Duperie permettant de minimiser les messages du pape contre le système économique dominant. Personne ne peut m’accuser d’allégeance religieuse mais il faut reconnaître la bonne parole en ces temps ou la religiosité penche plutôt du côté de la kalach ! François multiplie les appels pour stigmatiser le caractère injuste voire inhumain du capitalisme financier qui domine la planète.

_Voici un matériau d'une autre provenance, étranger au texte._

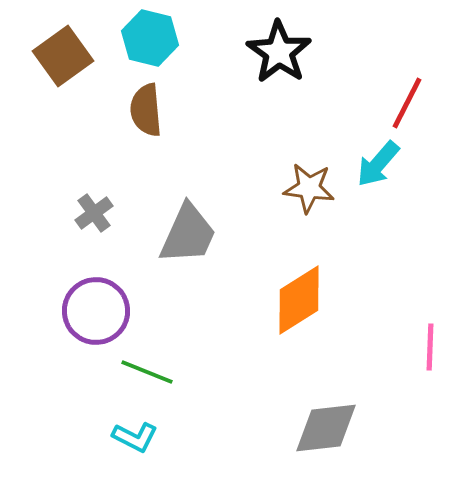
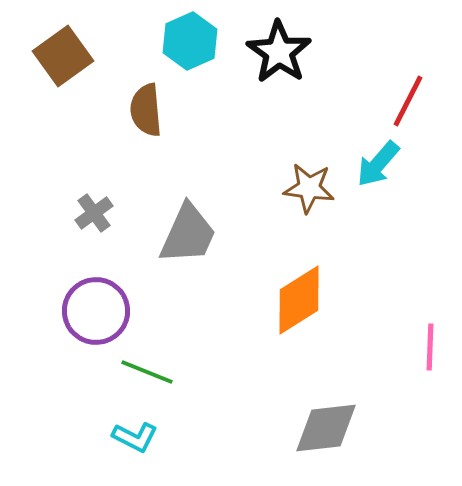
cyan hexagon: moved 40 px right, 3 px down; rotated 22 degrees clockwise
red line: moved 1 px right, 2 px up
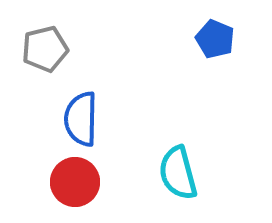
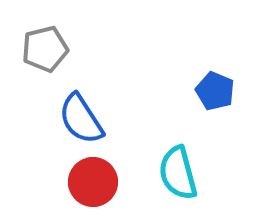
blue pentagon: moved 52 px down
blue semicircle: rotated 34 degrees counterclockwise
red circle: moved 18 px right
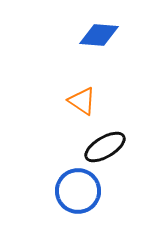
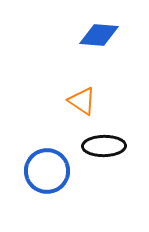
black ellipse: moved 1 px left, 1 px up; rotated 30 degrees clockwise
blue circle: moved 31 px left, 20 px up
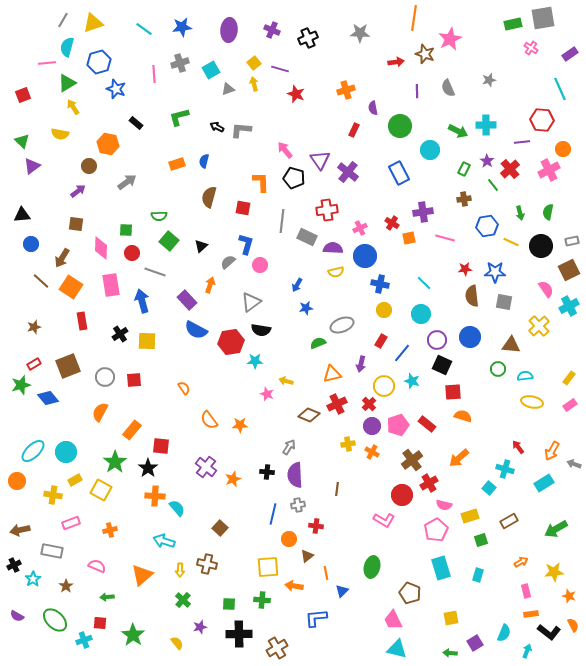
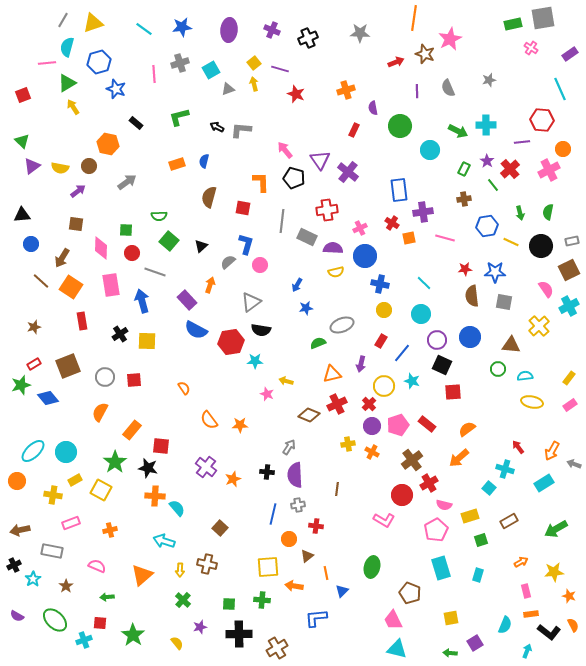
red arrow at (396, 62): rotated 14 degrees counterclockwise
yellow semicircle at (60, 134): moved 34 px down
blue rectangle at (399, 173): moved 17 px down; rotated 20 degrees clockwise
orange semicircle at (463, 416): moved 4 px right, 13 px down; rotated 54 degrees counterclockwise
black star at (148, 468): rotated 24 degrees counterclockwise
cyan semicircle at (504, 633): moved 1 px right, 8 px up
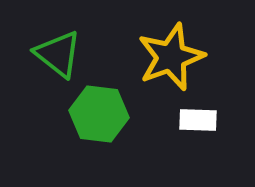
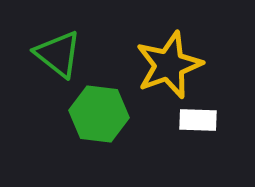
yellow star: moved 2 px left, 8 px down
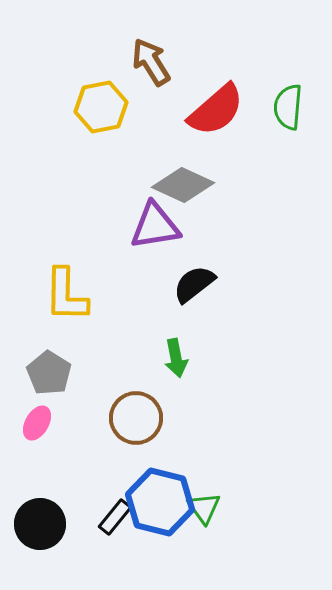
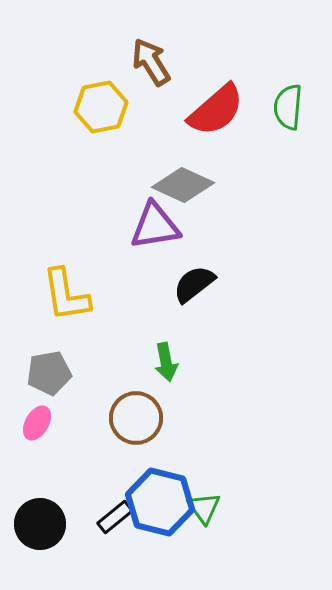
yellow L-shape: rotated 10 degrees counterclockwise
green arrow: moved 10 px left, 4 px down
gray pentagon: rotated 30 degrees clockwise
black rectangle: rotated 12 degrees clockwise
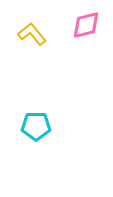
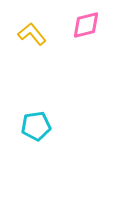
cyan pentagon: rotated 8 degrees counterclockwise
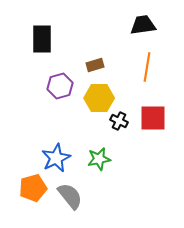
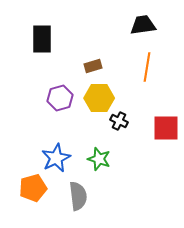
brown rectangle: moved 2 px left, 1 px down
purple hexagon: moved 12 px down
red square: moved 13 px right, 10 px down
green star: rotated 30 degrees clockwise
gray semicircle: moved 8 px right; rotated 32 degrees clockwise
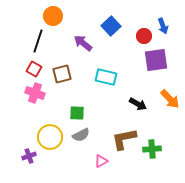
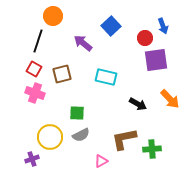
red circle: moved 1 px right, 2 px down
purple cross: moved 3 px right, 3 px down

Il proclame : «Certes, pour un pays, la croissance économique et la création de richesse sont vraiment nécessaires, mais il faut que celles-ci arrivent à tous les citoyens sans que personne ne soit exclu et non au profit d'une minorité». Aux entrepreneurs, hommes politiques, économistes, il a demandé «de ne pas céder au modèle économique idolâtre qui a besoin de sacrifier des vies humaines à l'autel de l'argent et de la rentabilité». Sur l’environnement il nous dit « nous ne pouvons pas continuer de tourner le dos à la réalité, à nos frères, à notre mère la Terre, pillée, dévastée, bafouée impunément. Ce n'est plus une simple recommandation, mais une exigence après les blessures infligées par un usage irresponsable et les abus». Ce n’est pas du Mélenchon, mais du François urbi et orbi ! Mais trop iconoclaste pour que le mainstream relaie !!

 

On tourne la noria grecque pour amuser le peuple en montrant sa puissance aveugle à l’égard de la misère. Pour signifier aux libertaires potentiels qu’ils auront à qui parler. Sauf que «À vouloir étouffer les révolutions pacifiques, on rend inévitables les révolutions violentes» disait  J.F. Kennedy. En étouffant Piketty on donne raison à Lordon**, à la violence nécessaire pour la rupture. Plutôt que d’enrayer les bulles spéculatives qui se pérennisent en se multipliant on tente de les justifier en accusant les fonctionnaires, les États, les chômeurs, les « sans dents ». Plutôt que de réhabiliter l’innovation technologique on préfère alimenter les innovations spéculatives sous le masque d’un délire de sophistication. On préfère la comptabilité épicière à la gouvernance lucide et humaine.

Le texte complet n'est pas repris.